We suspect SCVL can normalize at a level above an EBITDA-M of ~7%, although the visibility of this is somewhat limited.
Balance sheet & Cash Flows
One of the primary factors driving SCVL’s share price performance is Management’s capital allocation strategy, utilizing FCFs to repurchase shares. Since FY14, its share count has declined an impressive 33%.
The company will also be opportunistic with M&A, most recently acquiring Shoe Station’s assets for ~$70m.
This has maximized shareholder returns from, what is on paper, mediocre financial results. This illustrates the value that comes from efficient operations.
Outlook
Presented above is Wall Street’s consensus view on the coming years.
Analysts have forecast a continuation of its mild growth, with a CAGR of 4% into FY26, alongside margin improvement from its low in FY24. We broadly concur with these forecasts, as we expect its financial performance to improve in the second half of 2024 and may already have “bottomed” given the decline since FY23.
Beats and Misses
It is worth highlighting that SCVL has been underperforming forecasts in recent quarters, with analysts expecting better margin improvement.
Industry analysis
Presented above is a comparison of SCVL’s growth and profitability to the average of its industry, as defined by Seeking Alpha (27 companies).
SCVL performs moderately relative to its peers but is lacking following a decline in financial performance. Whilst its growth has underperformed, the company boasts superior margins.
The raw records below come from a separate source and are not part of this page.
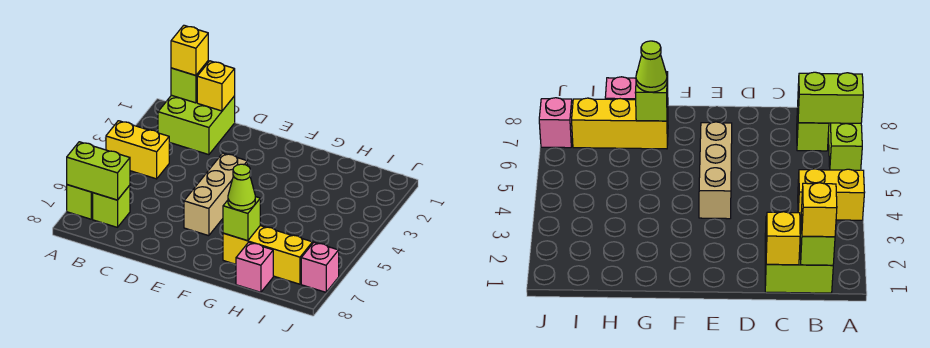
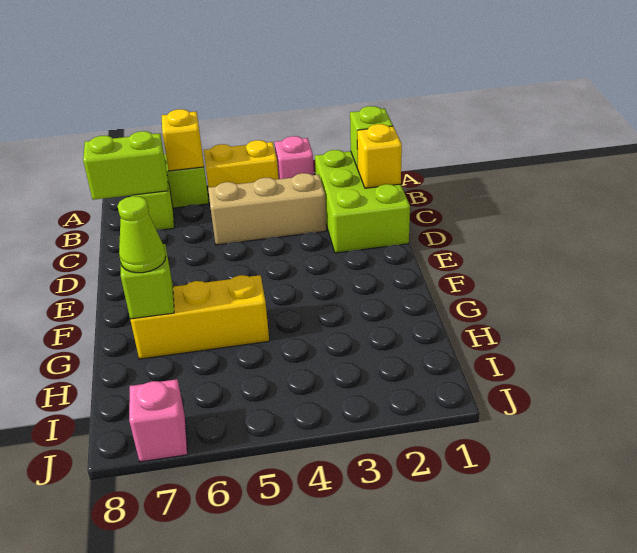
yellow 1x2 brick [106,121,169,179] -> yellow 1x2 brick turned to [204,140,278,187]
lime 1x2 brick [67,142,130,200] -> lime 1x2 brick turned to [83,131,168,200]
lime 2x2 brick [158,95,235,155] -> lime 2x3 brick [315,150,410,253]
yellow 1x1 brick [171,25,208,75] -> yellow 1x1 brick moved to [162,109,204,171]
tan 1x3 brick [184,153,247,236] -> tan 1x3 brick moved to [208,173,326,245]
yellow 1x3 brick [223,226,313,284] -> yellow 1x3 brick turned to [130,275,269,359]
pink 1x1 brick [236,242,273,292] -> pink 1x1 brick moved to [275,136,314,179]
The key to the attractiveness of SCVL is the ability to maintain a superior ROTC over time with higher margins, while broadly limiting the difference in growth. We believe SCVL can reach this level, although it appears unlikely.
Valuation
SCVL is currently trading at 8x LTM EBITDA and 8x NTM EBITDA. This is a premium to its historical average.
A premium to its historical average is reasonable in our view, owing to the company’s improvement in margins and sustainable growth trajectory. This translates to a slightly lower FCF yield of 7.5% vs. its decade average (-0.2ppts).
Further, SCVL is trading at a considerable discount to its peers, reflecting its weakness in growth primarily we believe, and its limited scope to close the gap. This discount appears reasonable in our view.
Finally, SCVL’s FCF and EBITDA per share have considerably declined, without a proportionate decline in share price. Shareholder value is enhanced when both are increasing (naturally) but the expectation is for the two to broadly track each other.
Overall, we believe SCVL is broadly valued correctly. Whilst the company is solid and performing moderately, its weakness in relative financial performance makes it less attractive compared to other opportunities.
Key risks with our thesis
The risks to our current thesis are:
- Near-term growth contributing to an improvement in investor sentiment.
- Normalized EBITDA-M outside of ~11-14%.
Final thoughts
SCVL is a solid business, underpinned by a strong business model and competitive position, alongside a slow-moving industry. The company’s share price performance is attributable to this, alongside a savvy Management team that has maximized its value.
This said, its near-term performance is underwhelming and its relative performance suggests it struggles to stand out. We believe this will act as a strain on shareholder value prior to 2025.
At a lower FCF yield with near-term risks to demand, we rate SCVL a hold.